Lot 49 D α

Friedrich Nerly - The Grand Canal with a View of Santa Maria della Salute

Auction 1278 - overview Cologne
04.12.2025, 18:00 - 50 Lots - My Choice - Anniversary Auction Henrik Hanstein
Estimate: 100.000 € - 120.000 €
Bid

Friedrich Nerly

The Grand Canal with a View of Santa Maria della Salute

Oil on canvas. 70 x 102 cm.
Signed lower left: Nerly f.

The biography and artistic development of Friedrich Nerly are defined by the combination of his German origins — he was born Christian Friedrich Nehrlich into a family of musicians in Erfurt—and his Italian adopted homeland. At the age of just twenty-one, the artist was drawn to Italy — first to Rome and Milan, and in 1837 he finally settled in Venice, at the very heart of the motif that would henceforth become the central theme of his atmospheric views.
Nerly’s vedute of the lagoon city were highly sought after by collectors throughout Europe and, alongside those of English painters such as Richard Parkes Bonington and William Turner, helped shape the nineteenth-century image of Venice. While Nerly’s meticulous attention to detail recalls the vedute of Canaletto painted a century earlier, his art is distinguished above all by its atmospheric rendering of a picturesque, idealized Venice. Everyday scenes and figures of contemporary life rarely appear in Nerly’s Venetian views in oil; he preferred figures dressed in historical costumes, mostly inspired by the Renaissance, which he studied with great precision.
All the more charming, therefore, is the small scene in the lower right corner of the present painting: a lady in a blue dress with a fan leans on her companion as he leads her toward a gondola landing. She turns back once more toward a fruit seller, who sits offering her wares.
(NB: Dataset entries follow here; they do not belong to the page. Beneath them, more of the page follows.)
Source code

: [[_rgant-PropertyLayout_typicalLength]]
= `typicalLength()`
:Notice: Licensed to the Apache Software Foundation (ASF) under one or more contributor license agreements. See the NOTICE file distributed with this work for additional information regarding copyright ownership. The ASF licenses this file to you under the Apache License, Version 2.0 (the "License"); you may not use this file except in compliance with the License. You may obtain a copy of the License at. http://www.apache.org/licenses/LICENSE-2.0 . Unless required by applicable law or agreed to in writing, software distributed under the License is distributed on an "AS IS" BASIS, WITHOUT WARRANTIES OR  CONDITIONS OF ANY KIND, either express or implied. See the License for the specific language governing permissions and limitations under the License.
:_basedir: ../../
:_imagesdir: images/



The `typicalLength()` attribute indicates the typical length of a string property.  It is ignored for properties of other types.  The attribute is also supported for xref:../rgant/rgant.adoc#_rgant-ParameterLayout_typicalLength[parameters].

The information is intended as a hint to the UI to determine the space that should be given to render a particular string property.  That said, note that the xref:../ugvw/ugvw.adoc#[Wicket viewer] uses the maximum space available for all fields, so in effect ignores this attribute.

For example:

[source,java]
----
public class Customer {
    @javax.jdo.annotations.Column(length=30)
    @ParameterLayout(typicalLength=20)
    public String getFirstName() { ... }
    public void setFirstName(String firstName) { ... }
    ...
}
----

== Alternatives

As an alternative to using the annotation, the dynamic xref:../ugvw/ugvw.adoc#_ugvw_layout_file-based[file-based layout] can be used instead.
The composition, showing the Grand Canal with a view of Santa Maria della Salute, is likely among Nerly’s earliest Venetian vedute. A version of this composition in the Kunsthalle Bremen is dated to 1838/39, the first years of his stay in the Lagoon City (fig. 1; oil on canvas, 67.5 × 86 cm, inv. no. 381-1947/5). This slightly smaller painting appears almost as a continuation of the present work: the young couple has now reached the gondola, and the two little dogs still frolic along the quay; only the fruit seller has disappeared.
Another version, now bathed in evening light, is held by the Städel Museum in Frankfurt (fig. 2; oil on canvas, 74.5 × 106 cm, inv. no. 1173). Here, the young couple has vanished, while the fruit seller has reappeared. All three versions likely go back to a watercolour by Nerly depicting the scene in clear daylight (Erfurt, Angermuseum, inv. no. 3026). Nerly often used such a watercolour as the starting point for his oil views, in which he would then explore different light effects.
At the centre of the composition, though at some distance, stands the magnificent church of Santa Maria della Salute, designed by Baldassare Longhena in the seventeenth century. From the viewer’s standpoint, the gaze extends across the Grand Canal toward the Palazzo Cavalli-Franchetti, built in the sixteenth century.

Provenance

In a private German collection for five generations.